I have spent almost an hour debugging the following issue. I have a
"main" orthogonal region with a couple of states and an "error" region
with RUNNING and PAUSED states, like this:
struct PAUSED : public msm::front::interrupt_state {};
struct RUNNING : public msm::front::state<> {};
There are transitions PAUSED --new_job--> RUNNING and
RUNNING --failed--> PAUSED.
Then, in one of the main states, I have
struct MAIN_STATE1 : public msm::front::state<> {
template
void operator()(const Event& e, FSM& fsm) {
if (error_condition)
fsm.process_event(failed{});
}
}
and in the FSM I have
using initial_state = mpl::vector;
Now, when new_job is processed and MAIN_STATE1::on_entry called, the machine
is in (MAIN_STATE1, PAUSED). In this state, process_event(failed{}) is
ignored and not queued because PAUSED is interrupt state.
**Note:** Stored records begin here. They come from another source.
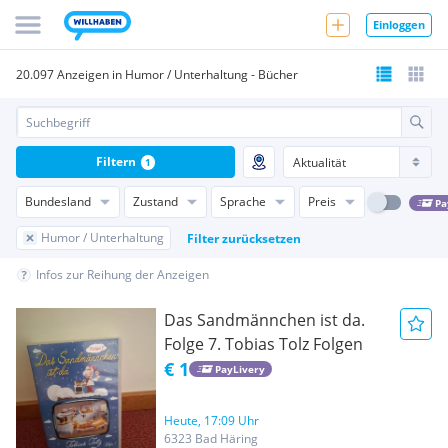
Einloggen
20.097 Anzeigen in Humor / Unterhaltung - Bücher
Filtern
1
Bundesland
Zustand
Sprache
Preis
Pa
Humor / Unterhaltung
Filter zurücksetzen
Infos zur Reihung der Anzeigen
Das Sandmännchen ist da.
Folge 7. Tobias Tolz Folgen
€ 1
PayLivery
Heute, 17:09 Uhr
6323 Bad Häring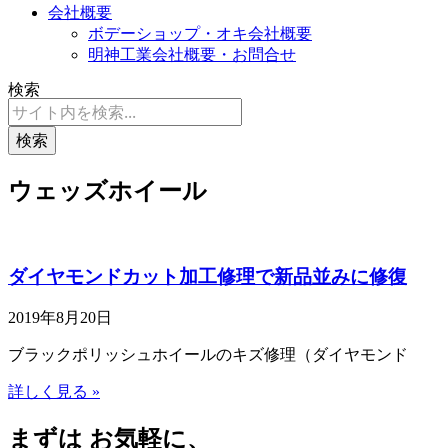
会社概要
ボデーショップ・オキ会社概要
明神工業会社概要・お問合せ
検索
検索
ウェッズホイール
ダイヤモンドカット加工修理で新品並みに修復
2019年8月20日
ブラックポリッシュホイールのキズ修理（ダイヤモンド
詳しく見る »
まずは お気軽に、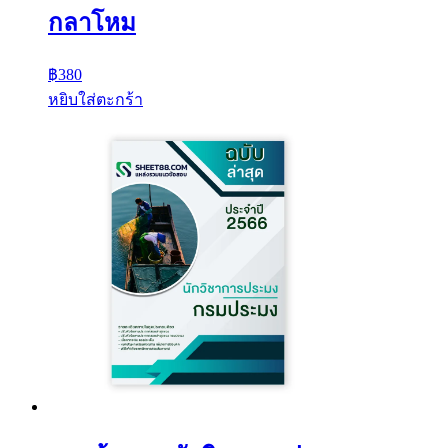
กลาโหม
฿
380
หยิบใส่ตะกร้า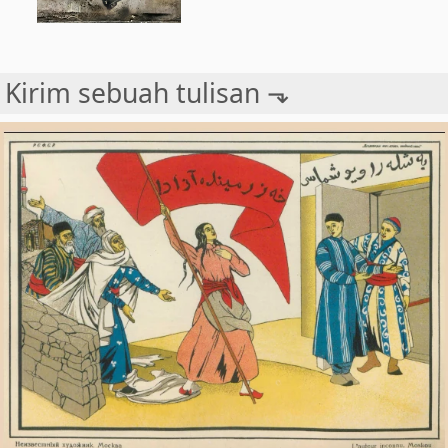
Kirim sebuah tulisan ⬎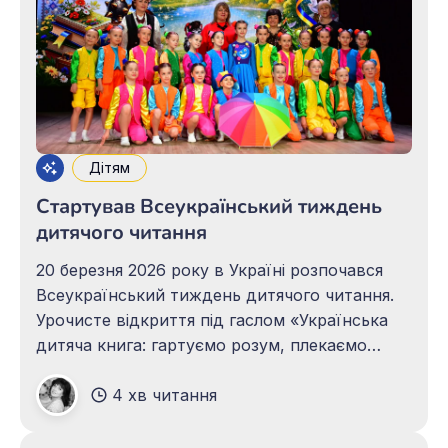
Дітям
Стартував Всеукраїнський тиждень
дитячого читання
20 березня 2026 року в Україні розпочався
Всеукраїнський тиждень дитячого читання.
Урочисте відкриття під гаслом «Українська
дитяча книга: гартуємо розум, плекаємо
серце» організували Національна бібліотека
4 хв читання
України для дітей та Полтавська обласна
бібліотека для юнацтва ім. Олеся Гончара за
підтримки Міністерства культури України.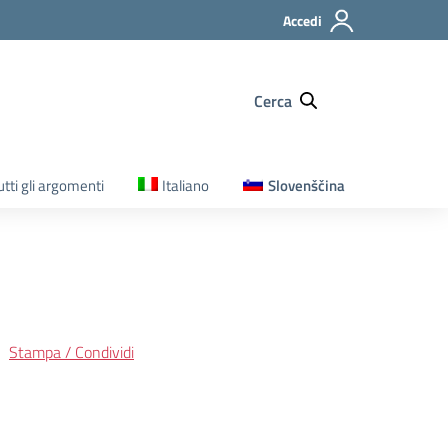
Accedi
Cerca
utti gli argomenti
Italiano
Slovenščina
Stampa / Condividi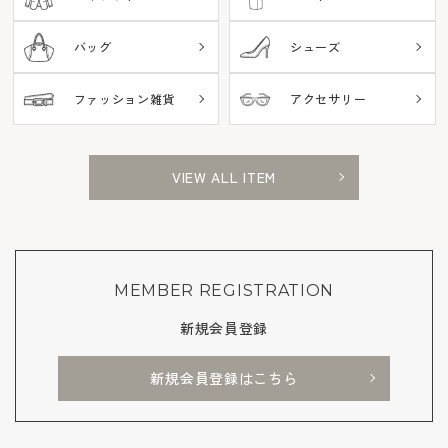
バッグ
シューズ
ファッション雑貨
アクセサリー
VIEW ALL ITEM
MEMBER REGISTRATION
新規会員登録
新規会員登録はこちら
Then, the next
orthogonal region is processed and the machine goes into (MAIN_STATE1,
RUNNING), which destroys the rest of the logic around which the FSM is
designed...
Adding
using active_state_switch_policy = msm::active_state_switch_after_exit;
to the machine did not help in any way.
Reordering the states in initial_state fixed the problem, but this is
a rather unsatisfactory fix because it doesn't solve the underlying
problem of transition atomicity. This is counter-intuitive, being on
the border between a bug and lack of clear documentation.
Specifically:
1. State switch should be atomic. By using active state switch after
exit, I had *expected* that first all exit handlers of the current
state are called, the state is atomically switched to the new state,
and then all entry handlers are called. What I have *observed* is
that on_entry handler of a state in one orthogonal region is called
before the other orthogonal region has switched *its* state.
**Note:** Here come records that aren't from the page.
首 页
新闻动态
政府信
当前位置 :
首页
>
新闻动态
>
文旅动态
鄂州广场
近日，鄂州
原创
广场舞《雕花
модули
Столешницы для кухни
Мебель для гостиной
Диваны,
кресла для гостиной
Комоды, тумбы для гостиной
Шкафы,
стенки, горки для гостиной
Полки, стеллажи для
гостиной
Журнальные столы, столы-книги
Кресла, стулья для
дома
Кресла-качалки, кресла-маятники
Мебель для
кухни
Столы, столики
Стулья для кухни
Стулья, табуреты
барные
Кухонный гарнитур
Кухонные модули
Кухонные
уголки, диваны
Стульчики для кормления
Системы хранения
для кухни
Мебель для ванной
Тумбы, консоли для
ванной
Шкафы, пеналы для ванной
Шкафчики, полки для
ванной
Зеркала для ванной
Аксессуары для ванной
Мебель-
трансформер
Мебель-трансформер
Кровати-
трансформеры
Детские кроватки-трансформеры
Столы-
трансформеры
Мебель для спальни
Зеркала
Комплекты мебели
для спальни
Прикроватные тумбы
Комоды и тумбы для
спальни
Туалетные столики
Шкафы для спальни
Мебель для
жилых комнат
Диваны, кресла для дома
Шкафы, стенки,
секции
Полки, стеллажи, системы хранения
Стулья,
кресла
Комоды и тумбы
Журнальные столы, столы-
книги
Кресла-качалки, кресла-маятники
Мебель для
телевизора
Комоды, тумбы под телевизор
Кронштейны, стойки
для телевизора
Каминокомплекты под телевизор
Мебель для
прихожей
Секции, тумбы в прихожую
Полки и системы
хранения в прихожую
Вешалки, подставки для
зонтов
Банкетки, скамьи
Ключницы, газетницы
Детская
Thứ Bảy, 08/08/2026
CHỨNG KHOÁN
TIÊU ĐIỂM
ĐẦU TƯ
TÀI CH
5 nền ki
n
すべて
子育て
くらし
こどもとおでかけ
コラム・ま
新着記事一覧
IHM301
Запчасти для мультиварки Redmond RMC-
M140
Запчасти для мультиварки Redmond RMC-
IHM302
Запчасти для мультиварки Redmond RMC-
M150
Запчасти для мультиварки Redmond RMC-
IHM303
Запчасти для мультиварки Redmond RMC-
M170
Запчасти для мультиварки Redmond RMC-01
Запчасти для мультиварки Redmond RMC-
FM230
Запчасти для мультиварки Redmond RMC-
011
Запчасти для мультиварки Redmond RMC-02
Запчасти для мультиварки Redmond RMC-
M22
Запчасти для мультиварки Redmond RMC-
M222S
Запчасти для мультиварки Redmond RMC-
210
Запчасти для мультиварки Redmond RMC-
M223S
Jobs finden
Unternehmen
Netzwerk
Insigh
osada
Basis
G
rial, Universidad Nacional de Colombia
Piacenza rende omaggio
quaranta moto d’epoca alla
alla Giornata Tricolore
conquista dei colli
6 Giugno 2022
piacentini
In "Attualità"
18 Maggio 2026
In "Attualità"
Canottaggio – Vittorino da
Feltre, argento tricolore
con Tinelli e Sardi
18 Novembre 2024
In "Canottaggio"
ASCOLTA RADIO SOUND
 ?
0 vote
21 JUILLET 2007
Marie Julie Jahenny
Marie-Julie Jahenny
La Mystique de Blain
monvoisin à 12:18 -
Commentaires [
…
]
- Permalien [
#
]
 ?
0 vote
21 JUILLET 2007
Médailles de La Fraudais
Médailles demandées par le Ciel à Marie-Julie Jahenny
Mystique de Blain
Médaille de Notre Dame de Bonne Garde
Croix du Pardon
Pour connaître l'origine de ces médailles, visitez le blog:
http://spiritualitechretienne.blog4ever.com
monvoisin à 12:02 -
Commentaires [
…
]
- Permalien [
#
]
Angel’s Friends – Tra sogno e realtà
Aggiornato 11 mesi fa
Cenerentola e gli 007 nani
Thus, with orthogonal regions, the machine can be in an "impossible"
intermediate combination of states. Because not all side-effects have
run, this has consequences for all actions/guards acting on state or
FSM data, which is illustrated by the following:
2. process_event eagerly evaluates is_event_handling_blocked_helper
for each orthogonal region in order. The event should be queued
unconditionally, and only after the transition has completed, the
machine should dequeue events and check whether processing is
blocked etc. This, I think, would make at least process_event to
appear atomic wrt state switch.
Which leads me to conclude that MSM is seductively declarative on the
surface, but that it's rather tricky operationally.